Records from a collection:
☆ ☆ ☆ ☆ ☆ ☆ ☆
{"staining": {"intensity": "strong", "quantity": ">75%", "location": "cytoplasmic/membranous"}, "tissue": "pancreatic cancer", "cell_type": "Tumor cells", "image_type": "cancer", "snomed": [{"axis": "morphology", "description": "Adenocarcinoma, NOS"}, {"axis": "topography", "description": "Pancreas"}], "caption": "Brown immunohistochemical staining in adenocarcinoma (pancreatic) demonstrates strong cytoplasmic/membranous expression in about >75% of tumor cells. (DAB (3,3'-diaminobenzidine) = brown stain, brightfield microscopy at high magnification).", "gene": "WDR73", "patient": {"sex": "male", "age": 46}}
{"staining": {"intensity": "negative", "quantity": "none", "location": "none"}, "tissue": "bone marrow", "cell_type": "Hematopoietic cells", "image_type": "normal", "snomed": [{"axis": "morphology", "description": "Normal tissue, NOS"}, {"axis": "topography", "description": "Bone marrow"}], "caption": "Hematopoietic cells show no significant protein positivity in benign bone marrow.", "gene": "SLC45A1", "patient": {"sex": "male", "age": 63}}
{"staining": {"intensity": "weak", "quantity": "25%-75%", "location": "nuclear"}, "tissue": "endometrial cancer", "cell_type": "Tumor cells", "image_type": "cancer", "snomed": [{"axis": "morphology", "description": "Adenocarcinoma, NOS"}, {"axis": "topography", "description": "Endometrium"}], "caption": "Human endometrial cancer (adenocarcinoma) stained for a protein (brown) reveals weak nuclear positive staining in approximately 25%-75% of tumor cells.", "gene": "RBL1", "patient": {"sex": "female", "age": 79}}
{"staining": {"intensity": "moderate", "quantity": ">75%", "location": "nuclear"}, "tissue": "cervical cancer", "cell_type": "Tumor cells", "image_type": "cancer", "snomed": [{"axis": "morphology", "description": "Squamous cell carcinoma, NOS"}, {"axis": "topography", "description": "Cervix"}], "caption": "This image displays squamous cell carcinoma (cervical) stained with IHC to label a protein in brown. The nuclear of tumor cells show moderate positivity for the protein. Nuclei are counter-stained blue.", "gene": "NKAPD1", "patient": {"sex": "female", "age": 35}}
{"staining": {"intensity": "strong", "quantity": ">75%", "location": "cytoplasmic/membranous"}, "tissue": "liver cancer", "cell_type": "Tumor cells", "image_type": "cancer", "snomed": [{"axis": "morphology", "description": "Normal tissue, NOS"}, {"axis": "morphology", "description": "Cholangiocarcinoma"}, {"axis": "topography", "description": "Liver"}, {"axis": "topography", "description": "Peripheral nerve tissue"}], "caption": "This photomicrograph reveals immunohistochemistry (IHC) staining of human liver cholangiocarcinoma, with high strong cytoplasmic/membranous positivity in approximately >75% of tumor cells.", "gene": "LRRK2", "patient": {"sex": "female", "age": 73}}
☆ ☆ ☆ ☆ ☆ ☆ ☆
- **Your objective**: Look above for the line that contains "cells show no". Starting there, transcribe every line exactly until you have copied the line that contains "endometrial cancer (adenocarcinoma)".

- **Output of the exercise**:
{"staining": {"intensity": "negative", "quantity": "none", "location": "none"}, "tissue": "bone marrow", "cell_type": "Hematopoietic cells", "image_type": "normal", "snomed": [{"axis": "morphology", "description": "Normal tissue, NOS"}, {"axis": "topography", "description": "Bone marrow"}], "caption": "Hematopoietic cells show no significant protein positivity in benign bone marrow.", "gene": "SLC45A1", "patient": {"sex": "male", "age": 63}}
{"staining": {"intensity": "weak", "quantity": "25%-75%", "location": "nuclear"}, "tissue": "endometrial cancer", "cell_type": "Tumor cells", "image_type": "cancer", "snomed": [{"axis": "morphology", "description": "Adenocarcinoma, NOS"}, {"axis": "topography", "description": "Endometrium"}], "caption": "Human endometrial cancer (adenocarcinoma) stained for a protein (brown) reveals weak nuclear positive staining in approximately 25%-75% of tumor cells.", "gene": "RBL1", "patient": {"sex": "female", "age": 79}}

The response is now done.